PDA

View Full Version : noindex,follow in meta


newreality
08-15-2006, 07:11 PM
<meta name="robots" content="noindex,follow">

Is intended to direct the robot to not index the given page, and yet follow links on that page.

That this could stop the indexing of other site pages -- is this just a rumor?

I have a single page I definitely do not want indexed.
(custom searches that parallel important indexed pages)

Brian M
08-15-2006, 10:09 PM
<meta name="robots" content="noindex,follow">
That this could stop the indexing of other site pages -- is this just a rumor?
I have a single page I definitely do not want indexed.
I don't know where you heard that rumor, but I see nothing in that META statement that would stop a robot from indexing other pages if it wants to. It might stop some search engine today, but there is no guarantee that it will stop all of the engines tomorrow...

If you really have a page that you do not want indexed, I would recommend that you have the server header put out a 404 (Page Not Found) on the desired page.

Even this may result in the desired page appearing in the SE (with no description, and the title from the anchor text pointing to the page), but there have been many reports about the engines ignoring the robots.txt file and META instructions, so your safest bet is to 404 the page at the server level.

Brian M

P.S. I know this is being anal, (some would say, "stupid"), but most specs show a space after the comma, so for "best practices" it is safest to include it in all cases, IMHO.

newreality
08-15-2006, 11:11 PM
P.S. I know this is being anal, (some would say, "stupid"), but most specs show a space after the comma, so for "best practices" it is safest to include it in all cases, IMHO Not really (first part).

You know I pulled that directly from here (http://www.robotstxt.org/wc/meta-user.html) and questioned that myself when I saw it. Did a view source and there is no space. So I just want to know if there should be space or not.

Are you saying then that <meta name="robots" content="noindex,nofollow"> //whichever spacing is right// would not be reliable either?

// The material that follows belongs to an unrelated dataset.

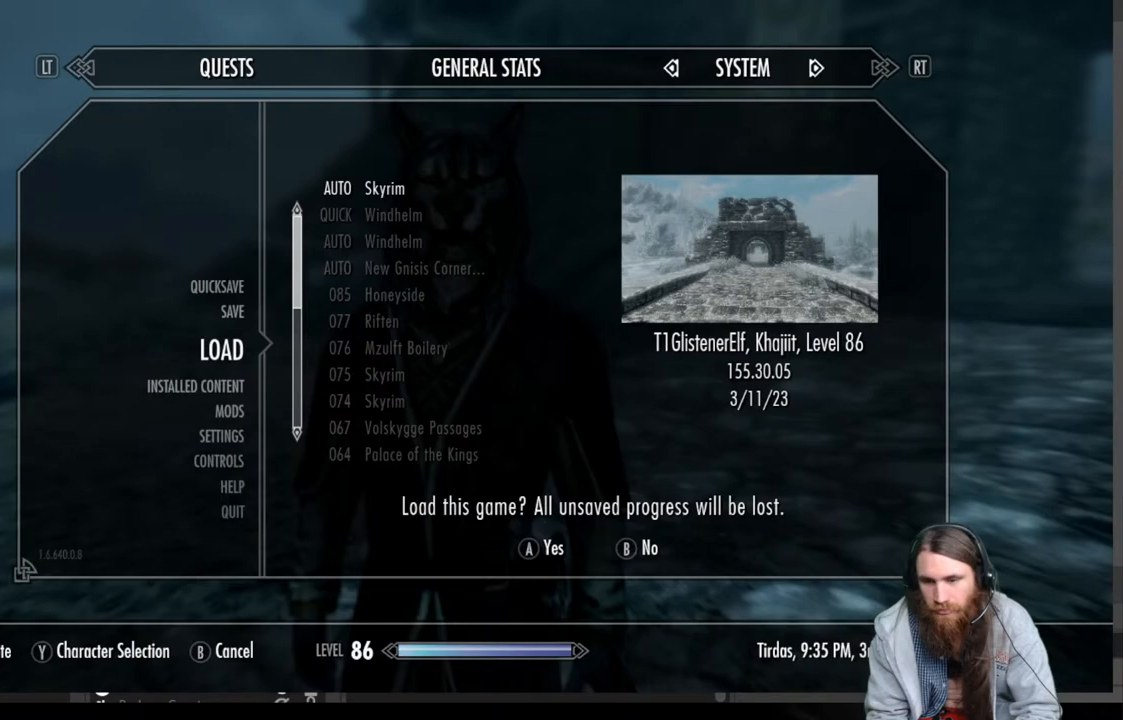
{"buttons": [], "left_stick": "center", "right_stick": "center", "events": []}
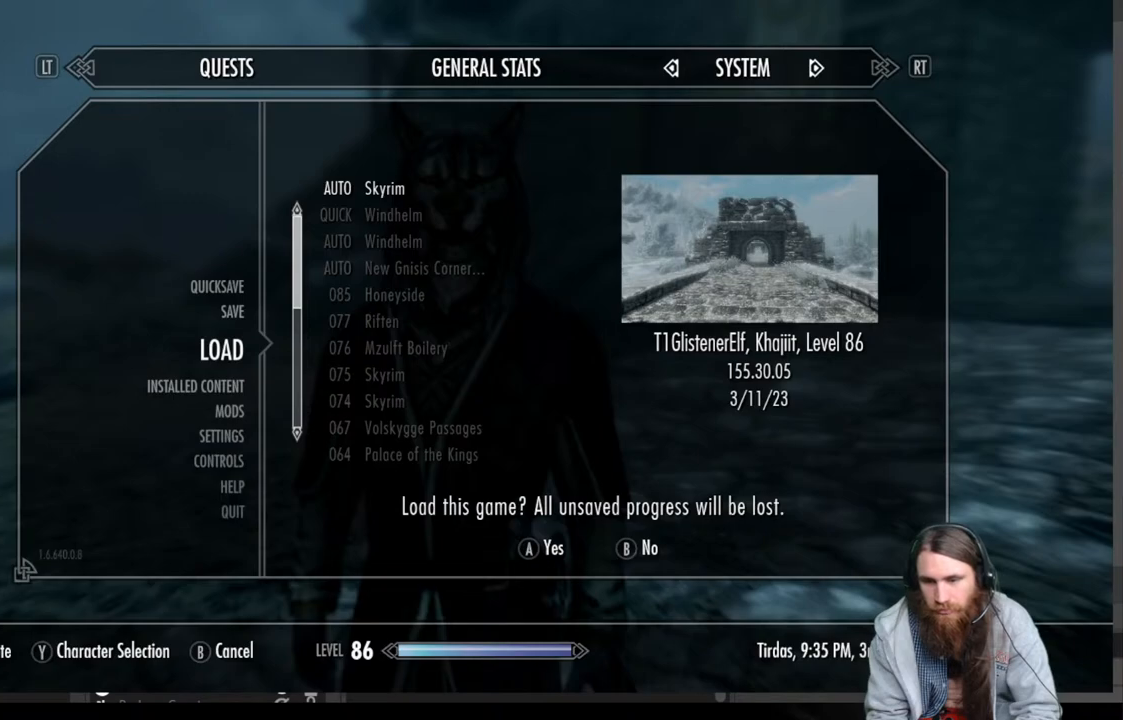
{"buttons": ["A"], "left_stick": "center", "right_stick": "center", "events": [[467, "A", "down"]]}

The page that this post is in reference to -- it is a job search results page.
So it needs to be viewable, yet not indexed since there are other pages having the same content.

Brian M
08-17-2006, 06:22 PM
Hi newreality,

<meta name="robots" content="noindex,nofollow"> should, in theory, keep a robot from indexing the page and from following any links on the page. Unfortunately, some robots ignore all directives, while other robots occasionally are "broken" and inadvertently ignore these directives until somebody notices and complains. In either case, it can be a very unpleasant surprise to see your "hidden" pages appear all over the web.

That's why I recommend a 404 server header on the page that you want to keep hidden. This is a server level instruction that the requested page cannot be found, and it has always worked for me in the past whereas the robot directives have failed.

P.S. There is often an exception to any rule, and in this case, there should probably NOT be a space (I always defer to the spec when in doubt), and I'm sorry if I miss-led you. I had the keywords META tag in mind when I made that comment because I once theorized (many years ago) that I could squeeze an extra keyword or two into this tag if I eliminated the space after the comma. I tried out this theory in spite of the W3C giving examples that clearly showed the space after the comma (including their own source code). The result was a disaster in one of the engines, but when I put the spaces back in, the pages magically re-appeared in their previous positions. It took almost 2 months for them to regain their positions, and that painful process has stuck in my mind.

newreality
08-17-2006, 10:57 PM
<meta name="robots" content="noindex, nofollow">

Another risk here is that if this page is crawed early, the rest of the site won't get crawled at all unless I'm in error.